++++ EXCERPTED TEXT

Thursday, December 02, 2010

Funding transmedia - a comment

I thoroughly enjoyed reading the debate in the comments on Simon Pulman’s post commenting on the presentation of the ARG Perplex City at the NYC Transmedia meetup a couple of days ago. Andrea Phillips presented the work they had been doing on the ARG, which in itself is an impressive and inspiring talk. The live stream is still up here.

Now, if you read the discussion, you can see two slightly conflicting points – the need to create great content and thus gain a loyal following that will interact, and the need to have someone stump up the money to pay for all that great content and the work you put into it. I think this is more and more the case now; back in the days a tv show could be bought straight up by a television channel, who paid what it cost to produce it. Nowadays you can’t make much of anything without a sound business plan as the foundation.

++++++++
++++ SOURCE MATERIAL

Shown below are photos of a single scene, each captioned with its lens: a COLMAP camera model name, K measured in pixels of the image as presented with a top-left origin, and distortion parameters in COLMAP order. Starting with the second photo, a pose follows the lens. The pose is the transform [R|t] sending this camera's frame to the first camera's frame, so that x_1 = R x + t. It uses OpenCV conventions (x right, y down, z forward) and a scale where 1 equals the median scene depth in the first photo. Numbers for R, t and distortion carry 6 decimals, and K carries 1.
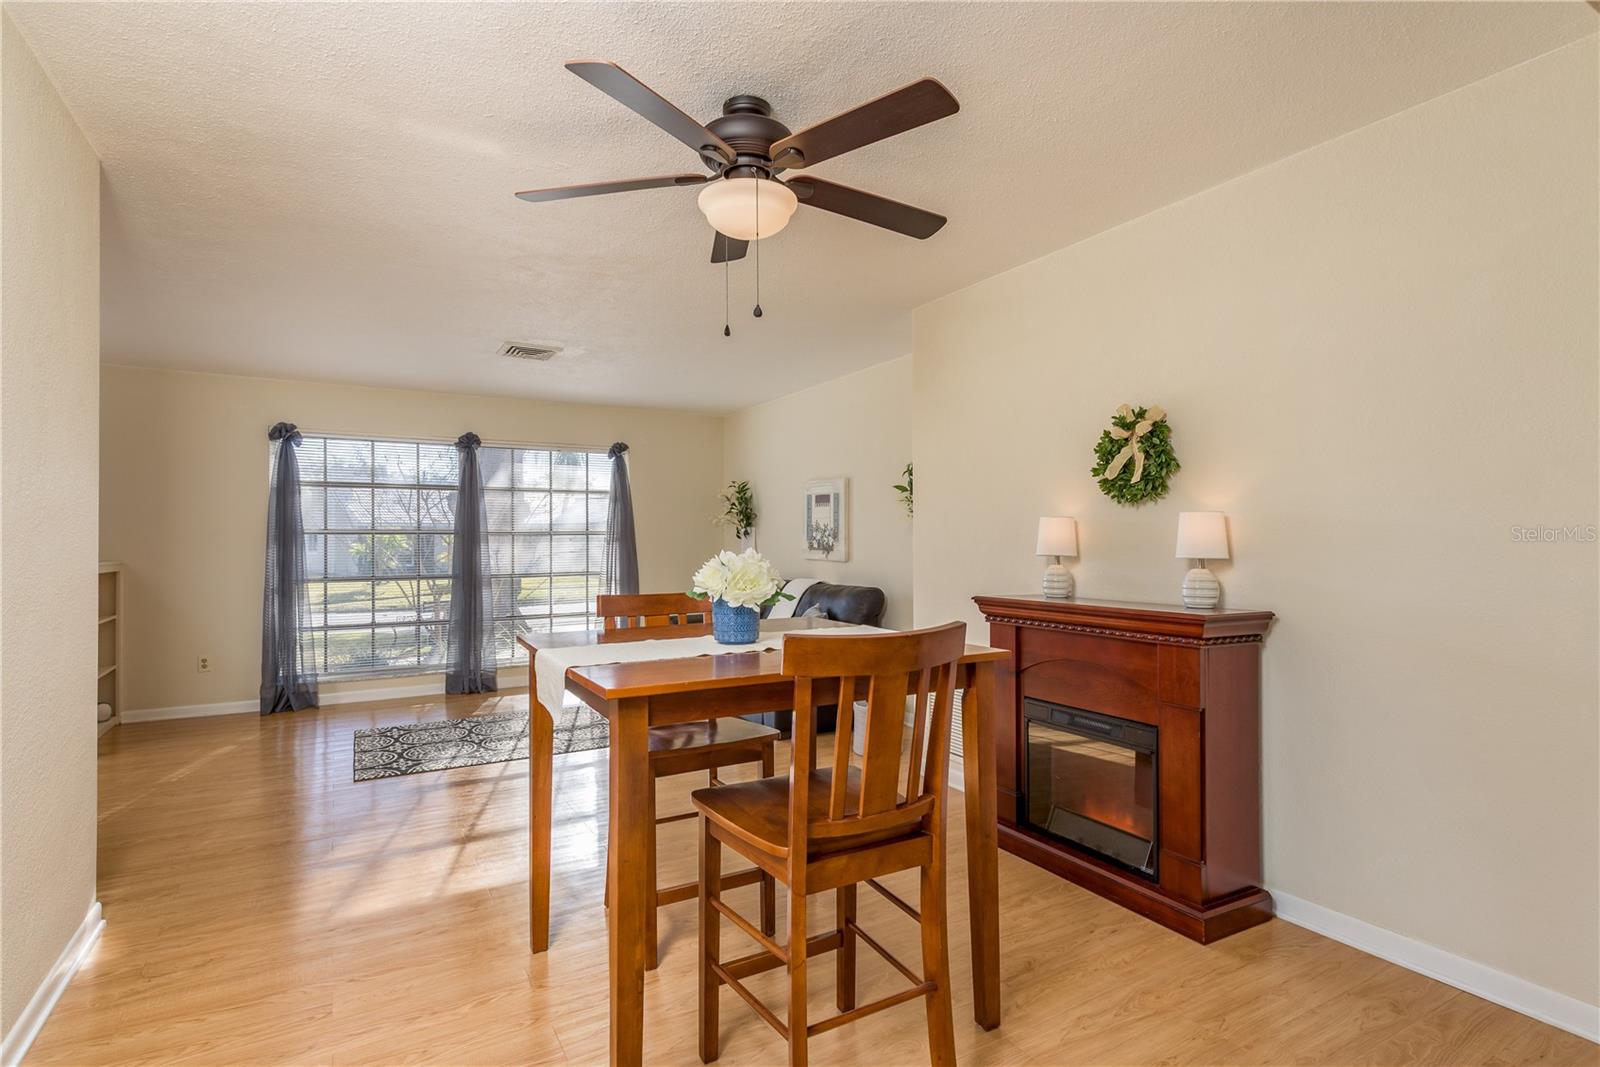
lens RADIAL K [[787.6, 0, 806.6], [0, 787.6, 531.2], [0, 0, 1]] dist [0.005346, -0.002516]
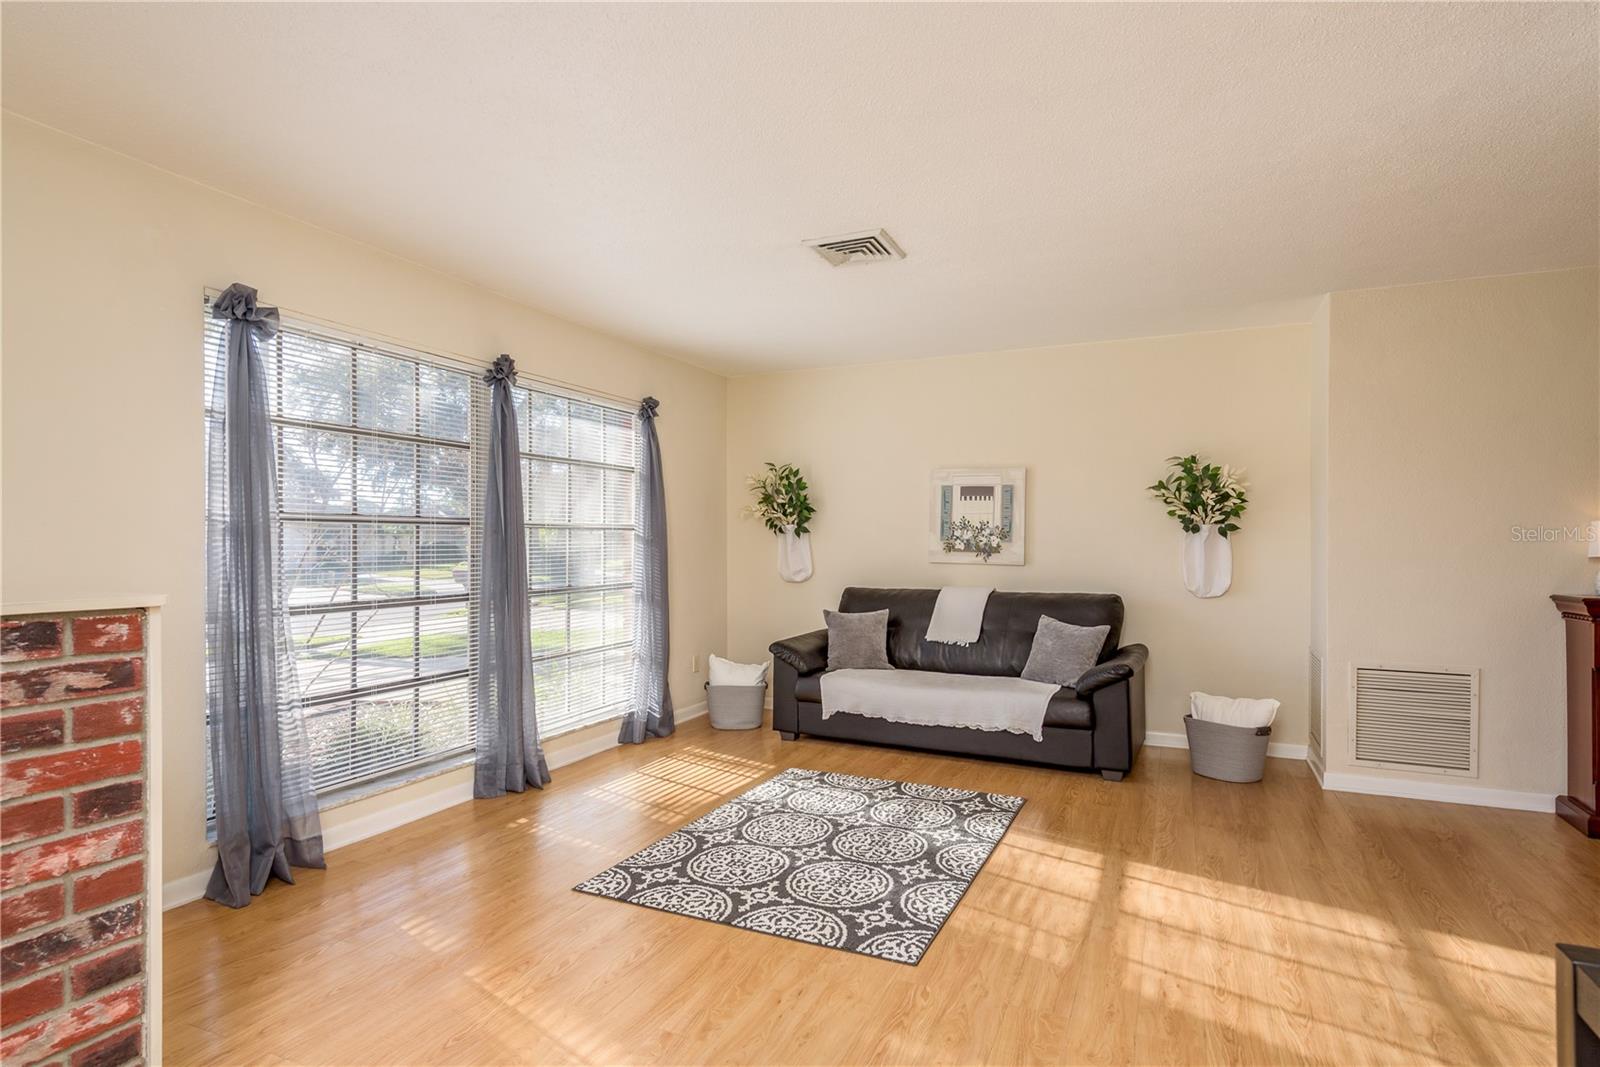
lens RADIAL K [[840.1, 0, 805.3], [0, 840.1, 546.7], [0, 0, 1]] dist [0.001651, -0.000111]
pose [[0.811377, 0.002307, 0.584519, -0.646949], [-0.011139, 0.999872, 0.011516, 0.009911], [-0.584418, -0.015855, 0.811298, 0.369370]]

++++++++

> **EXERCISES TO COMPLETE**:
A: Reproduce the portion of the blog post on funding transmedia that begins at the words "Thursday, December 02, 2010" and stops after the words "still up here.".
B: Answer the following questions using the blog post on funding transmedia above:
(i) Which ARG was presented at the NYC Transmedia meetup?
(ii) Who presented the work on that ARG?
(iii) According to the post, what could a television channel do with a TV show in earlier days?

> **SOLUTION LIST**:
A:
Thursday, December 02, 2010

Funding transmedia - a comment

I thoroughly enjoyed reading the debate in the comments on Simon Pulman’s post commenting on the presentation of the ARG Perplex City at the NYC Transmedia meetup a couple of days ago. Andrea Phillips presented the work they had been doing on the ARG, which in itself is an impressive and inspiring talk. The live stream is still up here.

B:
(i) Perplex City.
(ii) Andrea Phillips.
(iii) It could buy the show straight up, paying what it cost to produce.